_Task to carry out_
In two sentences, summarize the passage below on the history of PTSD.

_Passage provided_
*** Block opens ***

Although exposure to trauma has always been a part of the human condition, the evolution of what is now known as Posttraumatic Stress Disorder (PTSD) since the first Armistice Day, Nov. 11, 1918, is particularly fascinating. Armistice Day became Veterans Day in 1954 to honor all Veterans.
For Veterans Day, let’s reflect on how far we have come since the first Armistice Day in our understanding of this mental health problem.
In 1919, President Wilson proclaimed Nov. 11 as the first observance of Armistice Day, the day World War I ended. At that time, some symptoms of present-day PTSD were known as “shell shock” because they were seen as a reaction to the explosion of artillery shells. Its symptoms included panic and sleep problems, among others. Shell shock was first thought to be the result of hidden damage to the brain caused by the impact of the big guns. That changed when more soldiers who had not been near explosions also had its symptoms. Treatment was inconsistent. Soldiers often received only a few days’ rest before being returned to the war zone.
In World War II, the shell shock diagnosis was replaced by Combat Stress Reaction, also known as “battle fatigue.” Today’s Combat and Operational Stress Reaction diagnosis reflects serious reactions to a high-stress or combat-related event. COSR is a normal, brief reaction – less than 72 hours – from which complete recovery is expected. A PTSD diagnosis, however, requires that its symptoms last at least a month.
Some American military leaders, such as Lt. Gen. George S. Patton, did not believe “battle fatigue” was real. During World War II, Patton slapped two soldiers who had been hospitalized for battle fatigue, which he considered to be cowardice. Gen. Dwight D. Eisenhower urged Patton to apologize to all involved, and he did.
CSR at first was treated using the “PIE” principles – proximity, immediacy and expectancy – which required treating casualties without delay and making sure its sufferers expected complete recovery so they could return to the battlefront after rest. After the war, the PIE concepts were changed over time to become “BICEPS” – brevity, immediacy, centrality/contact, expectancy, proximity, and simplicity.
In 1952, the American Psychiatric Association produced the first Diagnostic and Statistical Manual of Mental Disorders, which included “gross stress reaction.” This first DSM proposed the diagnosis for people who were relatively normal, but had symptoms from experiences such as disaster or combat. A problem was that it was a passing reaction. If it didn’t resolve in six months, another diagnosis had to be made. Paradoxically, despite growing evidence that trauma exposure was associated with psychiatric problems, this diagnosis was eliminated in DSM-II.

*** Block closes ***

_Entries shown_
*** Block opens ***

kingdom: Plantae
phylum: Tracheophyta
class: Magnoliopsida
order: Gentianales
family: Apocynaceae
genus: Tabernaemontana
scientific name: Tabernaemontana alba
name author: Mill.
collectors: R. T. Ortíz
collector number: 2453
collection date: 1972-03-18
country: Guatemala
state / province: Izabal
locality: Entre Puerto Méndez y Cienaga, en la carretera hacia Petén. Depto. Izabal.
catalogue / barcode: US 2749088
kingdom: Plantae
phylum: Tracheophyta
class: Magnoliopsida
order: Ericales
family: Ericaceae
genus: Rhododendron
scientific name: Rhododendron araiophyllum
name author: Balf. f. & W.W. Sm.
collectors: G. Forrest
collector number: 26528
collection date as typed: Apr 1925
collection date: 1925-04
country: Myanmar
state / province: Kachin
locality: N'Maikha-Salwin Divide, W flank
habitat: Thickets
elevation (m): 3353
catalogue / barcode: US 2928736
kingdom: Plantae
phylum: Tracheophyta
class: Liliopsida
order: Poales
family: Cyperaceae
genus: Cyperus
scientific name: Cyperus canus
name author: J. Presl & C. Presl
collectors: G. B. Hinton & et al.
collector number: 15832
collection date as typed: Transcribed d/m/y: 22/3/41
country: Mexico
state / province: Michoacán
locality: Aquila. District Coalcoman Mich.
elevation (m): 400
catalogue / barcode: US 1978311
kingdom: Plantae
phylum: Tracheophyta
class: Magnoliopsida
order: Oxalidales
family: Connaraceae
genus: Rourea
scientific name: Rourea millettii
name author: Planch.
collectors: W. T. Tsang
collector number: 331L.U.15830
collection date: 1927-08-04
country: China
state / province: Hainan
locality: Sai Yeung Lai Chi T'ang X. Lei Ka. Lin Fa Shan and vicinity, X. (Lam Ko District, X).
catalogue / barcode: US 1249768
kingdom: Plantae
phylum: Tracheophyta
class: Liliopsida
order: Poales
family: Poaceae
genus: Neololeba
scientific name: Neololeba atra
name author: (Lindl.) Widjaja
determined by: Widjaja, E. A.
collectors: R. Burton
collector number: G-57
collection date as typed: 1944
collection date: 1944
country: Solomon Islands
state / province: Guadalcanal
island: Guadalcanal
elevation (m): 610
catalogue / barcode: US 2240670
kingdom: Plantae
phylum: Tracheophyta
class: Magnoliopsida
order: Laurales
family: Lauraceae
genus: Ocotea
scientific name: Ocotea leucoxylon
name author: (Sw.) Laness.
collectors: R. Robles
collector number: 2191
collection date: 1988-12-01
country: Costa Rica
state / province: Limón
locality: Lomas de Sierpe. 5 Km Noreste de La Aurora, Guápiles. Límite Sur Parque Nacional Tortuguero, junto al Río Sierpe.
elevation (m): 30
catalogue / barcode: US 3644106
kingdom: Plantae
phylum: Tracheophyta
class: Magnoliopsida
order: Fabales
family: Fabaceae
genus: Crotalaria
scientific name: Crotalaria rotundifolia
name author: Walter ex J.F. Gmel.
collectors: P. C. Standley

*** Block closes ***

_Exercise response_
Since the first Armistice Day in 1918, what is now called PTSD has evolved from World War I "shell shock," first thought to be hidden brain damage from exploding artillery shells, to World War II's Combat Stress Reaction, or "battle fatigue," which was treated under the PIE principles that later became BICEPS. In 1952 the first DSM included "gross stress reaction" for relatively normal people with symptoms from disaster or combat, but despite growing evidence linking trauma exposure to psychiatric problems, that diagnosis was eliminated in DSM-II.